» PROVIDED TEXT
= = = = = = =
Fortune Minerals wants the project located 150 kilometres northwest of Yellowknife to become a producing mine in about three years.

The metals the company wants to mine would have to be shipped out of the territory to be processed into other products and chemicals, and used to manufacture things as varied as batteries for electric cars, cosmetics, paints and circuit boards.

"We're going to produce a cobalt sulfate which is required for the rechargeable battery industry," said Robin Goad, president and CEO of Fortune Minerals.

"I think we're seeing tremendous improvement in the market for rechargeable batteries. Notably Tesla, a manufacturer of electric cars, has announced they're going to build a giga-factory, a $5 billion facility in the southwest United States that's going to require the chemical we produce from the Nico project."

There are a couple of other components for the project that still need to be worked out. The mine requires an all-weather road to truck concentrates to the railhead at Hay River. That would be a spur off another all-weather road that the Tlicho and territorial governments are talking about building from Behchoko to Whati.

They plan to have an application ready this fall.

"At that point the Tlicho govenrnment and the GNWT would have to sit down and decide if they want to go ahead with the project," said Michael Conway, regional superintendent for the N.W.T. Department of Transportation.

Another challenge is that Fortune Minerals needs a zoning change to build a processing plant on land it owns just north of Saskatoon. The company is encountering a lot of resistance from residents there who are concerned about chemicals contaminating their land and water.
= = = = = = =
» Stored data

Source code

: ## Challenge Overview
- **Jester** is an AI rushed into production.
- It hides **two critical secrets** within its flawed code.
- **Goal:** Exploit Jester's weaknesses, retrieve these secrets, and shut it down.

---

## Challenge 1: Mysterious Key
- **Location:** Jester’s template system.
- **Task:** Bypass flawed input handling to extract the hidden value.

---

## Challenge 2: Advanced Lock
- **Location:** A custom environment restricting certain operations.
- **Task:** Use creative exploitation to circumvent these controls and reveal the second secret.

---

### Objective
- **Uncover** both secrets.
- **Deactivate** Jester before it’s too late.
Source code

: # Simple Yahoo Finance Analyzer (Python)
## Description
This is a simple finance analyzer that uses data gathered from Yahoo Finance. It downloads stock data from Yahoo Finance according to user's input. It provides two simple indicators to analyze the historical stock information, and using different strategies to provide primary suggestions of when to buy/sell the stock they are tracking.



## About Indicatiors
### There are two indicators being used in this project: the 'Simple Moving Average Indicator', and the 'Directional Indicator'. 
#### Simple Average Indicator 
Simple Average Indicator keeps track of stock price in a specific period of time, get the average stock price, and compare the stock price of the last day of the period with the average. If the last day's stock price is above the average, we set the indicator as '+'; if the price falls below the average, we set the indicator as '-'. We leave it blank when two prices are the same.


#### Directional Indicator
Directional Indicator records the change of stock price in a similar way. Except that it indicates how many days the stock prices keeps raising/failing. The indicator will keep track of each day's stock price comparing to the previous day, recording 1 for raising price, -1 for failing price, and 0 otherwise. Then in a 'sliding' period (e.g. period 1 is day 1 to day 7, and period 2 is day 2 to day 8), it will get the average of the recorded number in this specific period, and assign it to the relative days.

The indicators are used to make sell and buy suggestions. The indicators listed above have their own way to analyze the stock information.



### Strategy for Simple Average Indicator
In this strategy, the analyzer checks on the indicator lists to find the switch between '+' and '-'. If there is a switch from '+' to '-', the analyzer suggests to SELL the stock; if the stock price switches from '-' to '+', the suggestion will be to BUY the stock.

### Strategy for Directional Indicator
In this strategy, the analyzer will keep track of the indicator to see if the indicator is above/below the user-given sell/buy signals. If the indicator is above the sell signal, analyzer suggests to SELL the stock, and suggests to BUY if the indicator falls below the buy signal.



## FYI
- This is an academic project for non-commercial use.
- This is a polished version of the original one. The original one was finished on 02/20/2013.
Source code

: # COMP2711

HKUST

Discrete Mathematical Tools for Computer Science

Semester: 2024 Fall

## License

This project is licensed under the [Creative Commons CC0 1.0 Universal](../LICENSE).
= = = = = = =
» WORK TO COMPLETE
Reproduce the Fortune Minerals mine article above in full, word for word.

» TASK SOLUTION
Fortune Minerals wants the project located 150 kilometres northwest of Yellowknife to become a producing mine in about three years.

The metals the company wants to mine would have to be shipped out of the territory to be processed into other products and chemicals, and used to manufacture things as varied as batteries for electric cars, cosmetics, paints and circuit boards.

"We're going to produce a cobalt sulfate which is required for the rechargeable battery industry," said Robin Goad, president and CEO of Fortune Minerals.

"I think we're seeing tremendous improvement in the market for rechargeable batteries. Notably Tesla, a manufacturer of electric cars, has announced they're going to build a giga-factory, a $5 billion facility in the southwest United States that's going to require the chemical we produce from the Nico project."

There are a couple of other components for the project that still need to be worked out. The mine requires an all-weather road to truck concentrates to the railhead at Hay River. That would be a spur off another all-weather road that the Tlicho and territorial governments are talking about building from Behchoko to Whati.

They plan to have an application ready this fall.

"At that point the Tlicho govenrnment and the GNWT would have to sit down and decide if they want to go ahead with the project," said Michael Conway, regional superintendent for the N.W.T. Department of Transportation.

Another challenge is that Fortune Minerals needs a zoning change to build a processing plant on land it owns just north of Saskatoon. The company is encountering a lot of resistance from residents there who are concerned about chemicals contaminating their land and water.